You know, some of the companies experienced grade three and above ICANS, which really requires hospitalizations. Hopefully, we'll see more favorable safety profile, which would contribute to the potential to dose in outpatient settings. So if we are able to show better safety profile and no leukapheresis and off-the-shelf therapy and complete B cell depletion and immune reset leading to this 40%, at least 40% CR rate in patients with lupus nephritis, you can see that the potential that we're starting with is quite significant. 40% of SLE patients have lupus nephritis. We're starting there. We're now gathering data in SLE. We expect to have some SLE patients in our first data release. We started to dose systemic sclerosis. We expect to have potentially an update on systemic sclerosis next year, and slowly, we will dose other patient populations.
So we're quite optimistic about the potential of this therapy for patients both in the US and the ex-US. This is a snapshot of our future milestones. We do expect to have a quite significant update about our program in LN and SLE in the very near future, this half of the year. And then there's going to be multiple updates for different indications, LN and SLE, systemic sclerosis, potentially others in 2026. We haven't focused today on our oncology program in prostate cancer, but we're very, very excited about this program. We expect to file an IND and start clinical development early next year. And we expect to have clinical data sometimes in the second half of next year for this program. So again, thank you for your interest, and we're happy to address any questions.
Thank you, everyone.
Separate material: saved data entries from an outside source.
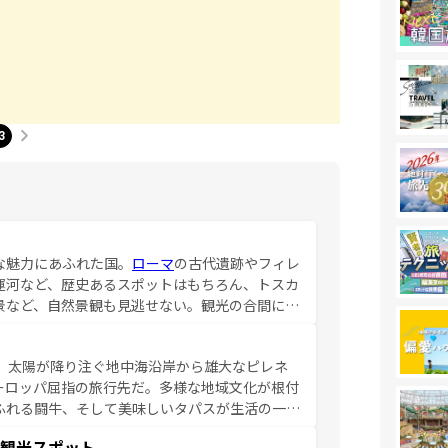
3
な魅力にあふれた国。
ローマ
の古代遺跡やフィレ
運河など、歴史あるスポットはもちろん、トスカ
景など、自然景観も見逃せない。観光の合間に
ア料理を堪能することもできる。朝目覚めてから
るイタリアで、忘れられない旅をしてみよう！
、太陽が降り注ぐ地中海沿岸から雄大なピレネ
を参照してほしい。
ーロッパ屈指の旅行先だ。多様な地域文化が根付
ふれる闘牛、そして美味しいタパスが生活の一部
雰囲気や、バルセロナのアートに溢れた街角か
観光スポット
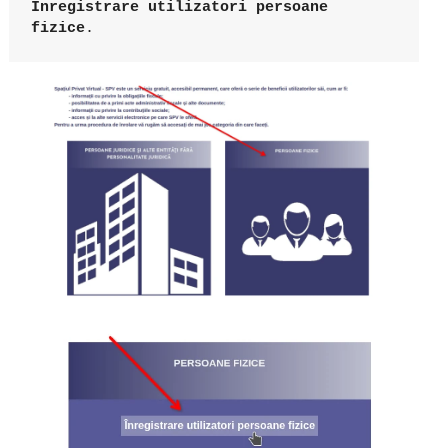
Înregistrare utilizatori persoane 
fizice
.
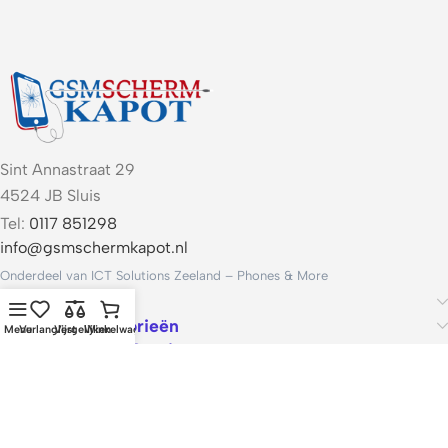
Sint Annastraat 29
4524 JB Sluis
Tel:
0117 851298
info@gsmschermkapot.nl
Onderdeel van ICT Solutions Zeeland – Phones & More
Handige links
Populaire categorieën
Menu
Verlanglijst
Vergelijken
Winkelwagen
Voorwaarden & Service
ICT Solutions Zeeland – Phones & More · KvK 22062421 · Btw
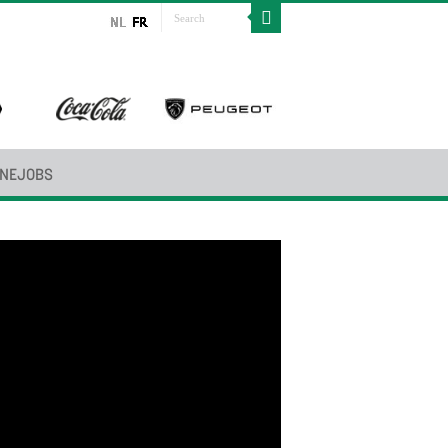
INEJOBS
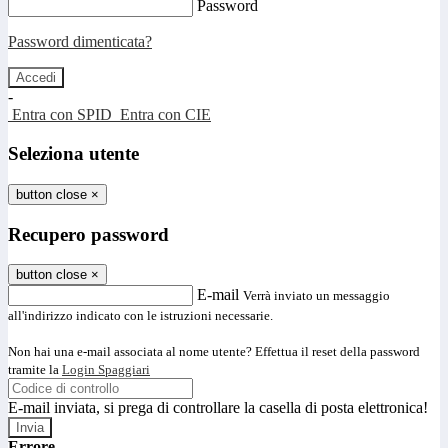
Password
Password dimenticata?
-
Entra con SPID
Entra con CIE
Seleziona utente
button close
×
Recupero password
button close
×
E-mail
Verrà inviato un messaggio
all'indirizzo indicato con le istruzioni necessarie.
Non hai una e-mail associata al nome utente? Effettua il reset della password
tramite la
Login Spaggiari
E-mail inviata, si prega di controllare la casella di posta elettronica!
Errore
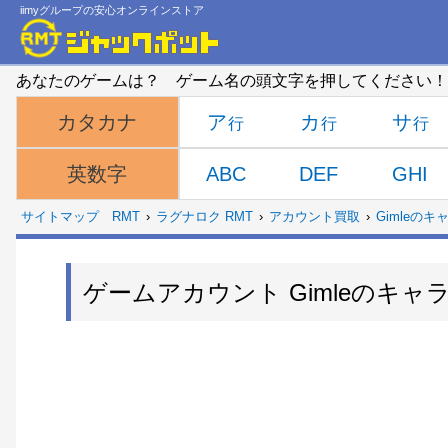
iimyグループの安心オンラインストア
あなたのゲームは？ ゲーム名の頭文字を押してください！
ア
カ
サ
カタカナ
ABC
DEF
GHI
英数字
サイトマップ
RMT
ラグナロク RMT
アカウント買取
Gimleのキ
ゲームアカウント Gimleのキ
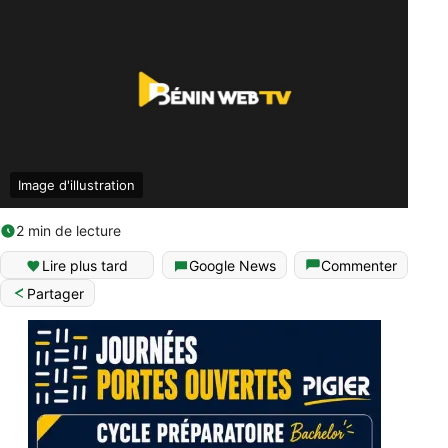
Image d'illustration
2 min de lecture
Lire plus tard
Google News
Commenter
Partager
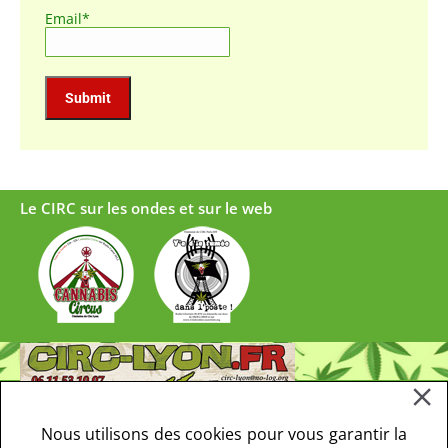
Email*
Le CIRC sur les ondes et sur le web
Nous utilisons des cookies pour vous garantir la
Thank you, Chen.
Appreciate the time and enjoy the rest of the conference.
Thank you for an excellent presentation. The bottleneck to go with CAR-Ts to solid tumors is so-called cold tumors. So lymphocytes, it doesn't matter which receptor you put on top of it. The best receptor possible, if it cannot penetrate a tumor, it would be of no avail. What do you plan to do to combine your magnificent CAR-T with a necessary door opener? Otherwise, you put a lot of policemen on the street, which cannot penetrate a skyscraper where terrorists are.
Great analogy. This is a great question, I must say. And for four years, we focused on how to enhance the activity of gamma delta 1 T cells in solid tumors. And I mentioned that we actually had reasonable data with our program in RCC, 20% overall response rate, great penetration into the tumor, very good safety profile.
But we decided to make our investment more focused on our next product, ADI-212. Why? There were a couple of reasons. One of those reasons is exactly what you mentioned. So once we'll share more data about the PSMA program, you'll see that the goal was one of the goals, one of the two key goals was to address exactly the concern that you mentioned. And we have done it through a certain bolt-on technology that we introduced into the.